Dataset entries:
/---

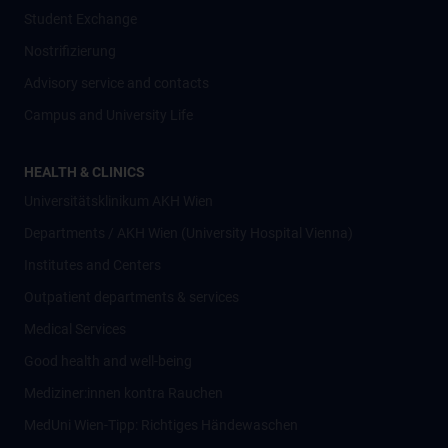
Student Exchange
Nostrifizierung
Advisory service and contacts
Campus and University Life
HEALTH & CLINICS
Universitätsklinikum AKH Wien
Departments / AKH Wien (University Hospital Vienna)
Institutes and Centers
Outpatient departments & services
Medical Services
Good health and well-being
Mediziner:innen kontra Rauchen
MedUni Wien-Tipp: Richtiges Händewaschen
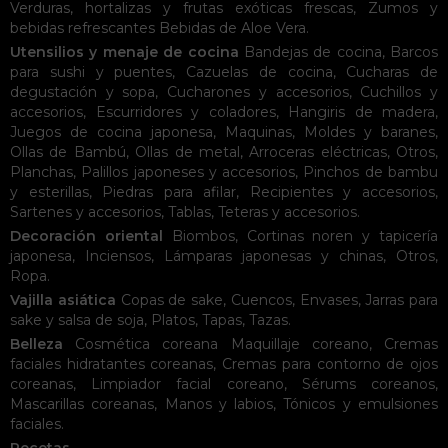
Verduras, hortalizas y frutas exóticas frescas
,
Zumos y
bebidas refrescantes
Bebidas de Aloe Vera
.
Utensilios y menaje de cocina
Bandejas de cocina
,
Barcos
para sushi y puentes
,
Cazuelas de cocina
,
Cucharas de
degustación y sopa
,
Cucharones y accesorios
,
Cuchillos y
accesorios
,
Escurridores y coladores
,
Hangiris de madera
,
Juegos de cocina japonesa
,
Maquinas
,
Moldes y baranes
,
Ollas de Bambú
,
Ollas de metal
,
Arroceras eléctricas
,
Otros
,
Planchas
,
Palillos japoneses y accesorios
,
Pinchos de bambu
y esterillas
,
Piedras para afilar
,
Recipientes y accesorios
,
Sartenes y accesorios
,
Tablas
,
Teteras y accesorios
.
Decoración oriental
Biombos
,
Cortinas noren y tapicería
japonesa
,
Inciensos
,
Lámparas japonesas y chinas
,
Otros
,
Ropa
.
Vajilla asiática
Copas de sake
,
Cuencos
,
Envases
,
Jarras para
sake y salsa de soja
,
Platos
,
Tapas
,
Tazas
.
Belleza
Cosmética coreana
Maquillaje coreano
,
Cremas
faciales hidratantes coreanas
,
Cremas para contorno de ojos
coreanas
,
Limpiador facial coreano
,
Sérums coreanos
,
Mascarillas coreanas
,
Manos y labios
,
Tónicos y emulsiones
faciales
.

\---

■ **EXERCISE AIM**: Can you reproduce every line of the listing above word for word, omitting the pictures?

■ **REPLY**:
Student Exchange
Nostrifizierung
Advisory service and contacts
Campus and University Life
HEALTH & CLINICS
Universitätsklinikum AKH Wien
Departments / AKH Wien (University Hospital Vienna)
Institutes and Centers
Outpatient departments & services
Medical Services
Good health and well-being
Mediziner:innen kontra Rauchen
MedUni Wien-Tipp: Richtiges Händewaschen
Verduras, hortalizas y frutas exóticas frescas
,
Zumos y
bebidas refrescantes
Bebidas de Aloe Vera
.
Utensilios y menaje de cocina
Bandejas de cocina
,
Barcos
para sushi y puentes
,
Cazuelas de cocina
,
Cucharas de
degustación y sopa
,
Cucharones y accesorios
,
Cuchillos y
accesorios
,
Escurridores y coladores
,
Hangiris de madera
,
Juegos de cocina japonesa
,
Maquinas
,
Moldes y baranes
,
Ollas de Bambú
,
Ollas de metal
,
Arroceras eléctricas
,
Otros
,
Planchas
,
Palillos japoneses y accesorios
,
Pinchos de bambu
y esterillas
,
Piedras para afilar
,
Recipientes y accesorios
,
Sartenes y accesorios
,
Tablas
,
Teteras y accesorios
.
Decoración oriental
Biombos
,
Cortinas noren y tapicería
japonesa
,
Inciensos
,
Lámparas japonesas y chinas
,
Otros
,
Ropa
.
Vajilla asiática
Copas de sake
,
Cuencos
,
Envases
,
Jarras para
sake y salsa de soja
,
Platos
,
Tapas
,
Tazas
.
Belleza
Cosmética coreana
Maquillaje coreano
,
Cremas
faciales hidratantes coreanas
,
Cremas para contorno de ojos
coreanas
,
Limpiador facial coreano
,
Sérums coreanos
,
Mascarillas coreanas
,
Manos y labios
,
Tónicos y emulsiones
faciales
.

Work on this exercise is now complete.